• **Work request**
Carry on the essay about driving the motor home, starting right after its last sentence.

• **Provided text**
I consider myself a good driver. Competent, anyhow. I may never get the driver-of-the-year award, but I’m not as bad as the woman I watched at the post office one afternoon. She slammed her back fender into another car three times before she stuck her head out the window and asked, “Oh my gosh! Is that crashing noise me?”
I’m most comfortable when I am driving my own car. On the rare occasions when I drive my husband’s pickup truck I make sure that I don’t have to back up. I’m good at driving; I’m bad at backing up. I’m bad at turning left, too. So when I drive his truck I simply avoid situations that involve reverse or lefts. The truth is, if you plan ahead, you can live your entire life without ever having to back up. And if you make enough right turns, eventually you get to that spot where one left turn would have put you.
My reluctance to step outside of my driving comfort zone was what kept me from getting behind the wheel of our 10-foot-wide, 34-foot-long motor home that also tows my car when we take trips. Every now and then — especially during those gazillion miles to and from Alaska — my husband would ask if I wanted to drive the RV. But before I’d have a chance to consider, he’d rescind the invitation, probably remembering the times I’d driven our car into the side of the garage, or the time I made a left turn in Japan (where one drives in the left lane) and pivoted around a telephone pole, denting the entire left side of the car. (However, it should be noted that the pole was too close to the road and anyhow, I did get the dent out by using a toilet bowl plunger, so I’d call that little incident a “non-event” on account of that “no harm, no foul” thing.) Anyhow, I’m sure that’s what went through his mind when he’d ask if I wanted to drive the RV, then would quickly distract me by changing the subject.

Records from a data source
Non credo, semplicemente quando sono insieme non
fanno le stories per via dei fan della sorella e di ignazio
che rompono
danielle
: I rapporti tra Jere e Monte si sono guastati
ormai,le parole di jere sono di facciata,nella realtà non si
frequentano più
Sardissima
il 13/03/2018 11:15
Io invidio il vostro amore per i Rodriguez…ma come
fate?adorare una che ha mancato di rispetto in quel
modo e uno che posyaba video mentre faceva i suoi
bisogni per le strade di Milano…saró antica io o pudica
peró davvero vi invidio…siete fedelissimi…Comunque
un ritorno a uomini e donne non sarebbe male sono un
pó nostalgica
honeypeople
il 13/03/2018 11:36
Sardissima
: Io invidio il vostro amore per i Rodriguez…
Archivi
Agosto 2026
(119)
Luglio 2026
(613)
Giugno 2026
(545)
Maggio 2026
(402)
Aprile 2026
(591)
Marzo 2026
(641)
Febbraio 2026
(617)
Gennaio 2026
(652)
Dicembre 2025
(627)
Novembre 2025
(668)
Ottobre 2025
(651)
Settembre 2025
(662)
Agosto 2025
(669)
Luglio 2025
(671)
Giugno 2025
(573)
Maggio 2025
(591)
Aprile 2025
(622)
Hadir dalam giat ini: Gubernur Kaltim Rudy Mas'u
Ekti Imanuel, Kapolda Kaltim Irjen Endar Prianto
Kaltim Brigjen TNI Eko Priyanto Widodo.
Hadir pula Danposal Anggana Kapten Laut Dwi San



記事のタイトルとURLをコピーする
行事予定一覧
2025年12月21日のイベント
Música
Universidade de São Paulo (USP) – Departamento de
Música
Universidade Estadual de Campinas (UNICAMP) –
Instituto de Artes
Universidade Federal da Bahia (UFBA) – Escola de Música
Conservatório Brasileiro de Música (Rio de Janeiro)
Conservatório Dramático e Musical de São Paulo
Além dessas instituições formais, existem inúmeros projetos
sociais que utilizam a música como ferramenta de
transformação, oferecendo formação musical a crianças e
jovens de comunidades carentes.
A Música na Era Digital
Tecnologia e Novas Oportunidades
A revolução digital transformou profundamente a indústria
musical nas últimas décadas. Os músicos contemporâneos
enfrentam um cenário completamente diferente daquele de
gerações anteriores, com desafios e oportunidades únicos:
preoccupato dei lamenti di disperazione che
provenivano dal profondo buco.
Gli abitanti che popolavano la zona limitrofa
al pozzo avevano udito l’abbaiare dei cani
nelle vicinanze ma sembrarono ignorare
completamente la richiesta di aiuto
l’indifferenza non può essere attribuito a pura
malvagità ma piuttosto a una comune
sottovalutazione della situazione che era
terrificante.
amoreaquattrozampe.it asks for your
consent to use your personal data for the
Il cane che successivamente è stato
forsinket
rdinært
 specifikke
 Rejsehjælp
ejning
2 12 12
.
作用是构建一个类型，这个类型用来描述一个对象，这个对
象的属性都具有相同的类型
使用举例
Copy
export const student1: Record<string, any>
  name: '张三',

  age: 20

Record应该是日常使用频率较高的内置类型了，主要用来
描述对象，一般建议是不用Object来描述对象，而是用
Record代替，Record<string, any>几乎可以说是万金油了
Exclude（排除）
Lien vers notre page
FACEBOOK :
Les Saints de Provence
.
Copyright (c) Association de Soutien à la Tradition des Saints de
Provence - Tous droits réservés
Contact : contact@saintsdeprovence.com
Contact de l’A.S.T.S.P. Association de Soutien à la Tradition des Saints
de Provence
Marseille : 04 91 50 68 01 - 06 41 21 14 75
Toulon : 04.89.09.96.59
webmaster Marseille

• **Answer to the exercise**
But one day I said “Yes!” before he had a chance to say “Oh, look, a cow!” So we switched seats. He helped me adjust the side mirrors. There’s no rearview mirror in our RV because who the hell can see that far behind you? Anyhow, I sure can’t. Instead, there’s a camera on the back of the RV and the monitor is built into the dashboard.
“This is fun!” I said after about 10 minutes on the road.
That’s good, my driving instructor told me, then suggested that I go a little faster than 20 mph. Faster was scarier. I clutched the steering wheel in a death grip and tried to remember the rules: Stay in your lane, watch your speed, glance in your side mirrors, check the monitor to make sure the towed car hasn’t detached itself.
I got the RV to highway cruising speed and was doing great. It was like driving a bus, a bus pulling a car. I was king of the road and I liked it! Then I saw three words that made me freeze: TOLL BOOTH AHEAD. I screamed “Toll booth ahead! I can’t drive through a toll booth!”
“Sure you can,” said the man who’s always had way too much confidence in me.
Obviously, toll booths were invented by a person who didn’t drive a 10-foot-wide RV, which is why they are about 10-feet, 5-inches wide, leaving a generous 2 1/2 inches of wiggle room on either side.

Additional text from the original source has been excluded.